Die Bewältigung des nationalsozialistischen Erbes in Deutschland war ein schwieriger Prozess, der in zwei getrennten Gesellschaft verlief. Das eine Deutschland, die Deutschen Demokratischen Republik (DDR) beanspruchte für sich allein, eindeutig mit der nationalsozialistischen Vergangenheit gebrochen zu haben. In gewisser Hinsicht stimmte das, waren doch die führenden Politiker der DDR Kommunisten, die die nationalsozialistische Verfolgung im Gefängnis überlebt hatten oder ins sowjetische Exil hatten fliehen können. Und es stimmte auch wieder nicht, weil allein das Bekenntnis zum Antifaschismus nicht automatisch jedem Deutschen seine nationalsozialistische Vergangenheit nahm. In dem anderen Deutschland, der der Bundesrepublik Deutschland (BRD) dagegen war die Gesellschaft anfangs nur zu gerne bereit, die nationalsozialistische Vergangenheit zu vergessen. Der neue Staat sollte funktionieren; die schlimme Vergangenheit wurde verdrängt.

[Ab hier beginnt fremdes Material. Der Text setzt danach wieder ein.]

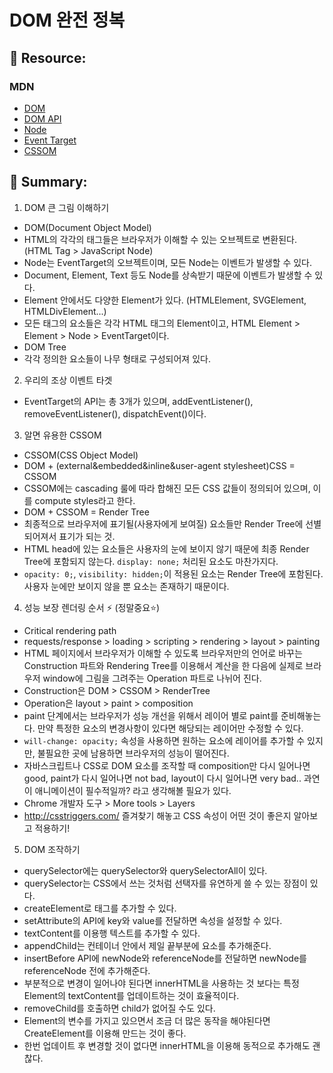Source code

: # DOM 완전 정복

## 🔗 Resource:

### MDN

-   [DOM](https://developer.mozilla.org/en-US/docs/Web/API/Document_Object_Model/Introduction)
-   [DOM API](https://developer.mozilla.org/en-US/docs/Web/API/HTML_DOM_API)
-   [Node](https://developer.mozilla.org/en-US/docs/Web/API/Node)
-   [Event Target](https://developer.mozilla.org/en-US/docs/Web/API/EventTarget)
-   [CSSOM](https://developer.mozilla.org/en-US/docs/Web/API/CSS_Object_Model)

## 📝 Summary:

1. DOM 큰 그림 이해하기

-   DOM(Document Object Model)
-   HTML의 각각의 태그들은 브라우저가 이해할 수 있는 오브젝트로 변환된다. (HTML Tag > JavaScript Node)
-   Node는 EventTarget의 오브젝트이며, 모든 Node는 이벤트가 발생할 수 있다.
-   Document, Element, Text 등도 Node를 상속받기 때문에 이벤트가 발생할 수 있다.
-   Element 안에서도 다양한 Element가 있다. (HTMLElement, SVGElement, HTMLDivElement...)
-   모든 태그의 요소들은 각각 HTML 태그의 Element이고, HTML Element > Element > Node > EventTarget이다.
-   DOM Tree
-   각각 정의한 요소들이 나무 형태로 구성되어져 있다.

2. 우리의 조상 이벤트 타겟

-   EventTarget의 API는 총 3개가 있으며, addEventListener(), removeEventListener(), dispatchEvent()이다.

3. 알면 유용한 CSSOM

-   CSSOM(CSS Object Model)
-   DOM + (external&embedded&inline&user-agent stylesheet)CSS = CSSOM
-   CSSOM에는 cascading 룰에 따라 합해진 모든 CSS 값들이 정의되어 있으며, 이를 compute styles라고 한다.
-   DOM + CSSOM = Render Tree
-   최종적으로 브라우저에 표기될(사용자에게 보여질) 요소들만 Render Tree에 선별 되어져서 표기가 되는 것.
-   HTML head에 있는 요소들은 사용자의 눈에 보이지 않기 때문에 최종 Render Tree에 포함되지 않는다. `display: none;` 처리된 요소도 마찬가지다.
-   `opacity: 0;`, `visibility: hidden;`이 적용된 요소는 Render Tree에 포함된다. 사용자 눈에만 보이지 않을 뿐 요소는 존재하기 때문이다.

4. 성능 보장 렌더링 순서 ⚡️ (정말중요⭐️)

-   Critical rendering path
-   requests/response > loading > scripting > rendering > layout > painting
-   HTML 페이지에서 브라우저가 이해할 수 있도록 브라우저만의 언어로 바꾸는 Construction 파트와 Rendering Tree를 이용해서 계산을 한 다음에 실제로 브라우저 window에 그림을 그려주는 Operation 파트로 나뉘어 진다.
-   Construction은 DOM > CSSOM > RenderTree
-   Operation은 layout > paint > composition
-   paint 단계에서는 브라우저가 성능 개선을 위해서 레이어 별로 paint를 준비해놓는다. 만약 특정한 요소의 변경사항이 있다면 해당되는 레이어만 수정할 수 있다.
-   `will-change: opacity;` 속성을 사용하면 원하는 요소에 레이어를 추가할 수 있지만, 불필요한 곳에 남용하면 브라우저의 성능이 떨어진다.
-   자바스크립트나 CSS로 DOM 요소를 조작할 때 composition만 다시 일어나면 good, paint가 다시 일어나면 not bad, layout이 다시 일어나면 very bad.. 과연 이 애니메이션이 필수적일까? 라고 생각해볼 필요가 있다.
-   Chrome 개발자 도구 > More tools > Layers
-   http://csstriggers.com/ 즐겨찾기 해놓고 CSS 속성이 어떤 것이 좋은지 알아보고 적용하기!

5. DOM 조작하기

-   querySelector에는 querySelector와 querySelectorAll이 있다.
-   querySelector는 CSS에서 쓰는 것처럼 선택자를 유연하게 쓸 수 있는 장점이 있다.
-   createElement로 태그를 추가할 수 있다.
-   setAttribute의 API에 key와 value를 전달하면 속성을 설정할 수 있다.
-   textContent를 이용행 텍스트를 추가할 수 있다.
-   appendChild는 컨테이너 안에서 제일 끝부분에 요소를 추가해준다.
-   insertBefore API에 newNode와 referenceNode를 전달하면 newNode를 referenceNode 전에 추가해준다.
-   부분적으로 변경이 일어나야 된다면 innerHTML을 사용하는 것 보다는 특정 Element의 textContent를 업데이트하는 것이 효율적이다.
- removeChild를 호출하면 child가 없어질 수도 있다.
- Element의 변수를 가지고 있으면서 조금 더 많은 동작을 해야된다면 CreateElement를 이용해 만드는 것이 좋다.
- 한번 업데이트 후 변경할 것이 없다면 innerHTML을 이용해 동적으로 추가해도 괜찮다.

Der deutsche Weg der Bewältigung des nationalsozialistischen Erbes gelang schließlich durch die Anerkennung der Opfer, die die Diktatur der Nazis gefordert hatte. Die größte Gruppe sind die europäischen Juden. Rund sechs Millionen von ihnen ermordeten SS, Polizei und Wehrmacht. Zwar sahen alle, dass ihre Nachbarn abtransportiert wurden und nie wiederkehrten, aber die meisten guckten weg. Heute gibt es in vielen deutschen Städte einen Namens-Stein in dem Bürgersteig vor denjenigen Häusern, in denen Deutsche jüdischen Glaubens lebten. Sie heißen Stolpersteine: Wir sollen — und wir wollen — heute über unsere Geschichte stolpern. In den 75 Jahren, in denen sich Historiker und immer auch engagierte Bürger mit der Geschichte des Nationalsozialismus beschäftigt haben, ist unsere Wahrnehmung der Opfern recht umfassend geworden. In Deutschland ist es eine gesamtgesellschaftliche Aufgabe geworden, eine kritische Haltung zum Nationalsozialismus zu haben.

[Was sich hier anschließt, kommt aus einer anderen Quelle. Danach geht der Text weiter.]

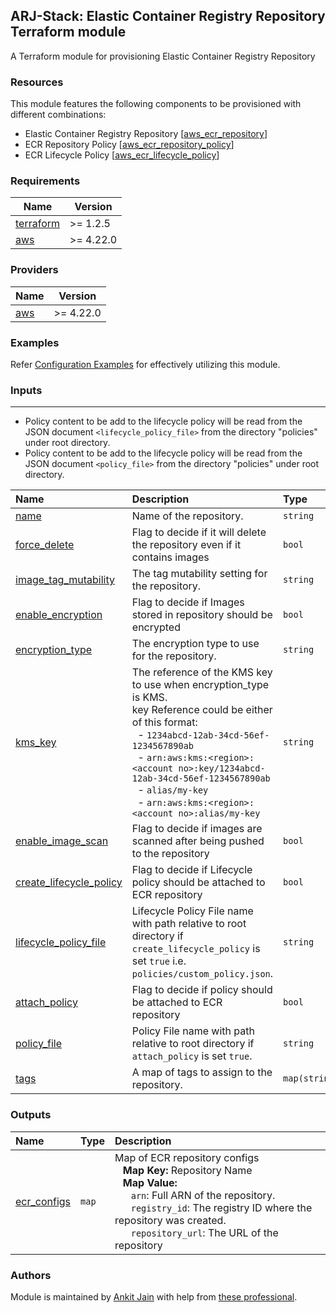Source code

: ## ARJ-Stack: Elastic Container Registry Repository Terraform module

A Terraform module for provisioning Elastic Container Registry Repository

### Resources
This module features the following components to be provisioned with different combinations:

- Elastic Container Registry Repository [[aws_ecr_repository](https://registry.terraform.io/providers/hashicorp/aws/latest/docs/resources/ecr_repository)]
- ECR Repository Policy [[aws_ecr_repository_policy](https://registry.terraform.io/providers/hashicorp/aws/latest/docs/resources/ecr_repository_policy)]
- ECR Lifecycle Policy [[aws_ecr_lifecycle_policy](https://registry.terraform.io/providers/hashicorp/aws/latest/docs/resources/ecr_lifecycle_policy)]

### Requirements

| Name | Version |
|------|---------|
| <a name="requirement_terraform"></a> [terraform](#requirement\_terraform) | >= 1.2.5 |
| <a name="requirement_aws"></a> [aws](#requirement\_aws) | >= 4.22.0 |

### Providers

| Name | Version |
|------|---------|
| <a name="provider_aws"></a> [aws](#provider\_aws) | >= 4.22.0 |

### Examples

Refer [Configuration Examples](https://github.com/arjstack/terraform-aws-examples/tree/main/aws-ecr) for effectively utilizing this module.

### Inputs
---

- Policy content to be add to the lifecycle policy will be read from the JSON document `<lifecycle_policy_file>` from the directory "policies" under root directory.
- Policy content to be add to the lifecycle policy will be read from the JSON document `<policy_file>` from the directory "policies" under root directory.

| Name | Description | Type | Default | Required | Example|
|:------|:------|:------|:------|:------:|:------|
| <a name="name"></a> [name](#input\_name) | Name of the repository. | `string` |  | yes |  |
| <a name="force_delete"></a> [force_delete](#input\_force_delete) | Flag to decide if it will delete the repository even if it contains images | `bool` | `false` | no |  |
| <a name="image_tag_mutability"></a> [image_tag_mutability](#input\_image_tag_mutability) | The tag mutability setting for the repository. | `string` | `MUTABLE` | no |  |
| <a name="enable_encryption"></a> [enable_encryption](#input\_enable_encryption) | Flag to decide if Images stored in repository should be encrypted | `bool` | `false` | no |  |
| <a name="encryption_type"></a> [encryption_type](#input\_encryption_type) | The encryption type to use for the repository. | `string` | `AES256` | no |  |
| <a name="kms_key"></a> [kms_key](#input\_kms_key) | The reference of the KMS key to use when encryption_type is KMS.<br>key Reference could be either of this format:<br>&nbsp;&nbsp;- `1234abcd-12ab-34cd-56ef-1234567890ab`<br>&nbsp;&nbsp;- `arn:aws:kms:<region>:<account no>:key/1234abcd-12ab-34cd-56ef-1234567890ab`<br>&nbsp;&nbsp;- `alias/my-key`<br>&nbsp;&nbsp;- `arn:aws:kms:<region>:<account no>:alias/my-key` | `string` |  | no |  |
| <a name="enable_image_scan"></a> [enable_image_scan](#input\_enable_image_scan) | Flag to decide if images are scanned after being pushed to the repository | `bool` | `false` | no |  |
| <a name="create_lifecycle_policy"></a> [create_lifecycle_policy](#input\_create_lifecycle_policy) | Flag to decide if Lifecycle policy should be attached to ECR repository | `bool` | `false` | no |  |
| <a name="lifecycle_policy_file"></a> [lifecycle_policy_file](#input\_lifecycle_policy_file) | Lifecycle Policy File name with path relative to root directory if `create_lifecycle_policy` is set `true` i.e. `policies/custom_policy.json`. | `string` |  | no |  |
| <a name="attach_policy"></a> [attach_policy](#input\_attach_policy) | Flag to decide if policy should be attached to ECR repository | `bool` | `false` | no |  |
| <a name="policy_file"></a> [policy_file](#input\_policy_file) | Policy File name with path relative to root directory if `attach_policy` is set `true`. | `string` |  | no |  |
| <a name="tags"></a> [tags](#input\_tags) | A map of tags to assign to the repository. | `map(string)` | `{}` | no |  |

### Outputs

| Name | Type | Description |
|:------|:------|:------|
| <a name="ecr_configs"></a> [ecr_configs](#output\_ecr\_configs) |  `map` | Map of ECR repository configs<br>&nbsp;&nbsp;&nbsp;<b>Map Key:</b> Repository Name<br>&nbsp;&nbsp;&nbsp;<b>Map Value:</b><br>&nbsp;&nbsp;&nbsp;&nbsp;&nbsp;&nbsp;`arn`: Full ARN of the repository.<br>&nbsp;&nbsp;&nbsp;&nbsp;&nbsp;&nbsp;`registry_id`: The registry ID where the repository was created.<br>&nbsp;&nbsp;&nbsp;&nbsp;&nbsp;&nbsp;`repository_url`:  The URL of the repository |

### Authors

Module is maintained by [Ankit Jain](https://github.com/ankit-jn) with help from [these professional](https://github.com/arjstack/terraform-aws-ecr/graphs/contributors).

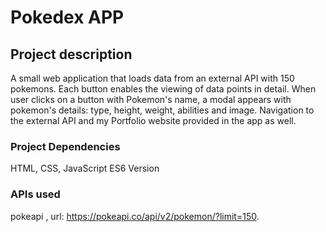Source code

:# Pokedex APP 

## Project description 
 A small web application that loads data from an external API with 150 pokemons. Each button enables the viewing of data points in detail. When user clicks on a button with Pokemon's name, a modal appears with pokemon's details: type, height, weight, abilities and image. 
 Navigation to the external API and my Portfolio website provided in the app as well.

### Project Dependencies
HTML, CSS, JavaScript ES6 Version

### APIs used
pokeapi , url: https://pokeapi.co/api/v2/pokemon/?limit=150.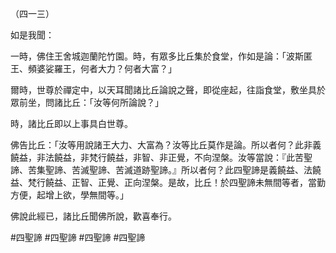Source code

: （四一三）

如是我聞：

一時，佛住王舍城迦蘭陀竹園。時，有眾多比丘集於食堂，作如是論：「波斯匿王、頻婆娑羅王，何者大力？何者大富？」

爾時，世尊於禪定中，以天耳聞諸比丘論說之聲，即從座起，往詣食堂，敷坐具於眾前坐，問諸比丘：「汝等何所論說？」

時，諸比丘即以上事具白世尊。

佛告比丘：「汝等用說諸王大力、大富為？汝等比丘莫作是論。所以者何？此非義饒益，非法饒益，非梵行饒益，非智、非正覺，不向涅槃。汝等當說：『此苦聖諦、苦集聖諦、苦滅聖諦、苦滅道跡聖諦。』所以者何？此四聖諦是義饒益、法饒益、梵行饒益、正智、正覺、正向涅槃。是故，比丘！於四聖諦未無間等者，當勤方便，起增上欲，學無間等。」

佛說此經已，諸比丘聞佛所說，歡喜奉行。





#四聖諦
#四聖諦
#四聖諦
#四聖諦
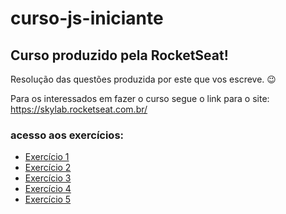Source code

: # curso-js-iniciante

## Curso produzido pela RocketSeat!

Resolução das questões produzida por este que vos escreve. :wink:

Para os interessados em fazer o curso segue o link para o site: https://skylab.rocketseat.com.br/

### acesso aos exercícios:

- [Exercício 1](https://github.com/brunodhein/curso-js-iniciante/tree/master/Exerc%C3%ADcio%201)
- [Exercício 2](https://github.com/brunodhein/curso-js-iniciante/tree/master/Exercício%202)
- [Exercício 3](https://github.com/brunodhein/curso-js-iniciante/tree/master/Exercício%203)
- [Exercício 4](https://github.com/brunodhein/curso-js-iniciante/tree/master/Exercício%204)
- [Exercício 5](https://github.com/brunodhein/curso-js-iniciante/tree/master/Exercício%205)
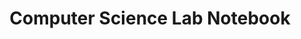 ---
layout: scheduleStudent
title: Computer Science Lab Notebook
units: "1,2,3,4,5,6,7,8,9"
course: compsci
---
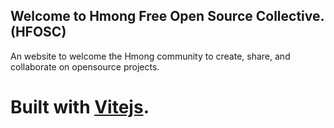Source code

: ## Welcome to Hmong Free Open Source Collective. (HFOSC)
 An website to welcome the Hmong community to create,
 share, and collaborate on opensource projects.




# Built with [Vitejs](https://github.com/vitejs).




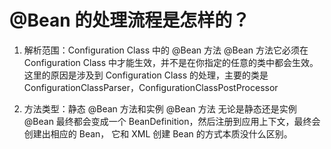 # @Bean 的处理流程是怎样的？

1. 解析范围：Configuration Class 中的 @Bean 方法
@Bean 方法它必须在 Configuration Class 中才能生效，并不是在你指定的任意的类中都会生效。
这里的原因是涉及到 Configuration Class 的处理，主要的类是 
ConfigurationClassParser，ConfigurationClassPostProcessor

2. 方法类型：静态 @Bean 方法和实例 @Bean 方法
无论是静态还是实例 @Bean 最终都会变成一个 BeanDefinition，然后注册到应用上下文，最终会创建出相应的 Bean，
它和 XML 创建 Bean 的方式本质没什么区别。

Es ist eine notwendige Besonderheit der deutschen Betrachtung der Geschichte des Zweiten Weltkrieges, dass wir nicht den Blick auf die militärischen Siege richten. Nur durch die Niederlage wurden wir vom Nationalsozialismus befreit
Militärisch war der stärkste Moment dieser Niederlage der Akt der bedingungslosen Kapitulation der Wehrmacht, wie er in Berlin-Karlshorst in der Nacht am 8. Mai 1945 endgültig vollzogen wurde. Bereits zuvor hatte die Wehrmacht im Hauptquartier der amerikanisch-britischen Truppen im französischen Reims in die Beendigung der Kämpfe eingewilligt. Aber der amerikanische General Eisenhower zwang die Wehrmachtsführung, ebenso im sowjetischen Hauptquartier zu kapitulieren. Erst die Bekräftigung der Kapitulation vor dem sowjetischen Marschall Zhukow nahm der Wehrmacht wie auch allen Deutschen die Möglichkeit, sich der Verantwortung gegenüber der Sowjetunion zu entziehen.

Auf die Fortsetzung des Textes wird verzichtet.